At some point during the suit, Stewart had returned her busted phone to the retailer and purchased a new one.
No independent forensic examination had been conducted before the phone was lost. Such an examination probably would have hurt Stewart’s case. We know that because testimony and screenshots now establish that Stewart had indeed failed to share all of the relevant messages with the EEOC. In her deposition, Stewart could not explain how some of the text messages were deleted from her phone before they were shared with the EEOC.
Belhaven, predictably, moved for sanctions. And if Stewart’s spoliation did not frustrate the court, her attempts to deflect sanctions certainly did. “She blames opposing counsel,” the court explained, “for not getting stored copies of her text messages from her iCloud account or her new phone.”
“Stewart even has the gall to ask,” Judge Reeves continues, “the Court to award her attorney’s fees for having to respond to Belhaven’s motion.”
Such arguments were “inexcusable.” Not only did Stewart have a duty to preserve the phone, she had a responsibility to recover stored messages. And when she did pull messages from iCloud, Apple’s cloud storage service, she found previously undisclosed evidence, contradicting past statements that everything had been produced.
A Pattern of Deception and a $600 Sanction
All told, the court found such behavior merited sanctions. That’s not a terribly surprising conclusion. While Stewart v. Belhaven University might be a fairly flagrant example of cell phone spoliation, one which the court said "suggests a pattern of deception," the loss of cell phone ESI during litigation isn’t exactly rare. As phones break or are upgraded, even well-meaning litigants may destroy critical ESI and thus incur sanctions under Rule 37(e)(1) or (2).
But Stewart’s case added an extra wrinkle to the usual sanctions analysis, for Judge Reeves’s sanction opinion also found that Stewart’s claims failed under Title VII and Mississippi law. Thus, instead of dismissal or an adverse inference, “monetary sanctions are the only option.”

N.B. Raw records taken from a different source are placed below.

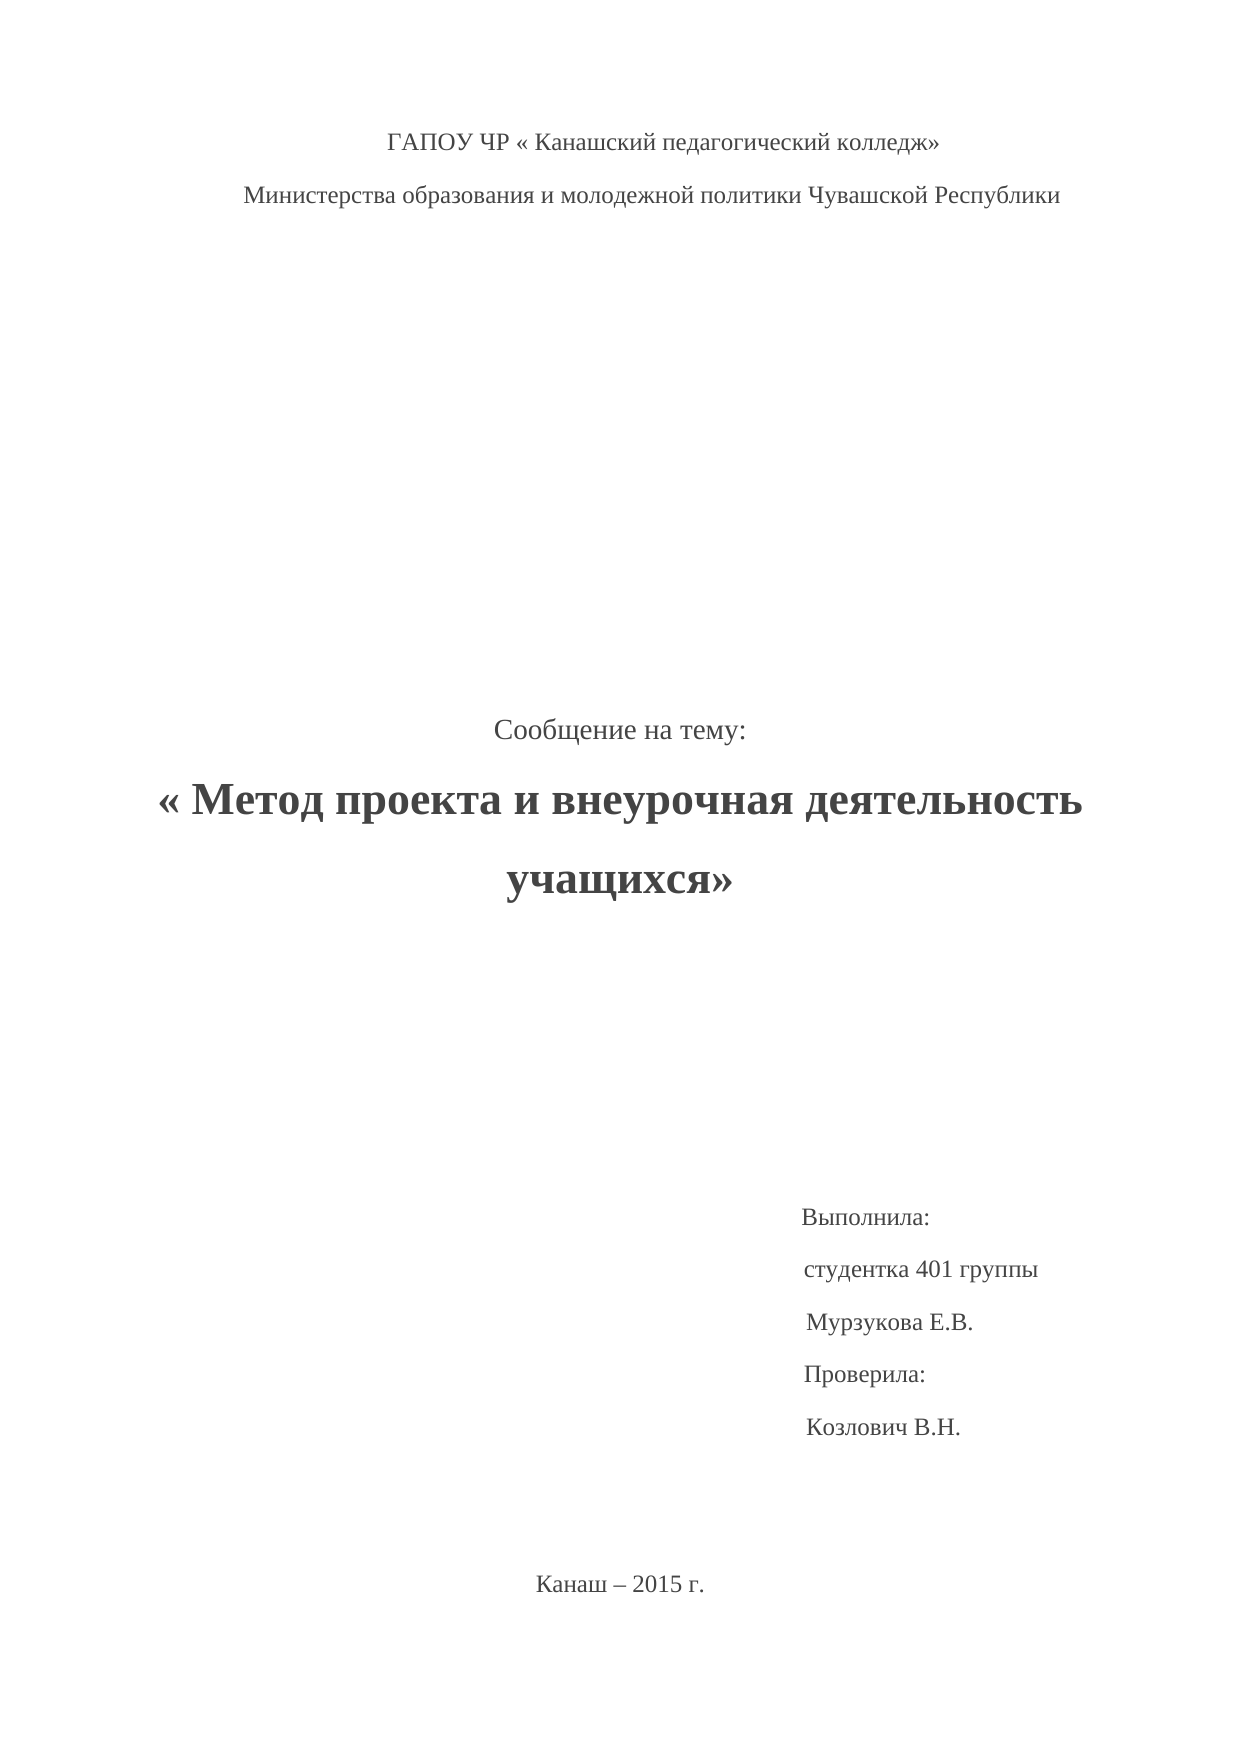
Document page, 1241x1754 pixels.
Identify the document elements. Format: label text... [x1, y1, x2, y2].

text Проверила: [118, 1359, 1122, 1388]
text Козлович В.Н. [118, 1412, 1122, 1441]
text Канаш – 2015 г. [118, 1569, 1122, 1598]
text Министерства образования и молодежной политики Чувашской Республики [118, 180, 1122, 209]
text Сообщение на тему: [118, 712, 1122, 746]
text Выполнила: [118, 1202, 1122, 1231]
text студентка 401 группы [118, 1254, 1122, 1283]
text « Метод проекта и внеурочная деятельность учащихся» [118, 772, 1122, 904]
text Мурзукова Е.В. [118, 1307, 1122, 1336]
text ГАПОУ ЧР « Канашский педагогический колледж» [118, 127, 1122, 156]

Those sanctions weren’t exactly the most onerous we’ve ever seen though: a $100 fine to Stewart, and a $500 attorney’s fee assessment to her counsel “in partial recompense for the time defense counsel had to spend on this broken-phone charade.”
Despite the actions that left the discovery process “so defiled, flagrantly abused, or mistreated,” the court explained that it “takes no joy in imposing sanctions,” even sanctions so small. But such sanctions were necessary “to discourage others from walking down that same treacherous path,” Judge Reeves explained in a footnote.
“This is not the first time this Court has imposed sanctions,” the opinion explained. “The Court hopes it is the last time it has to take such action.” Given how frequently ESI is created and destroyed, though, whether by cell phones in sexting suits or semi-trucks in MVA litigation, we doubt that will be the case.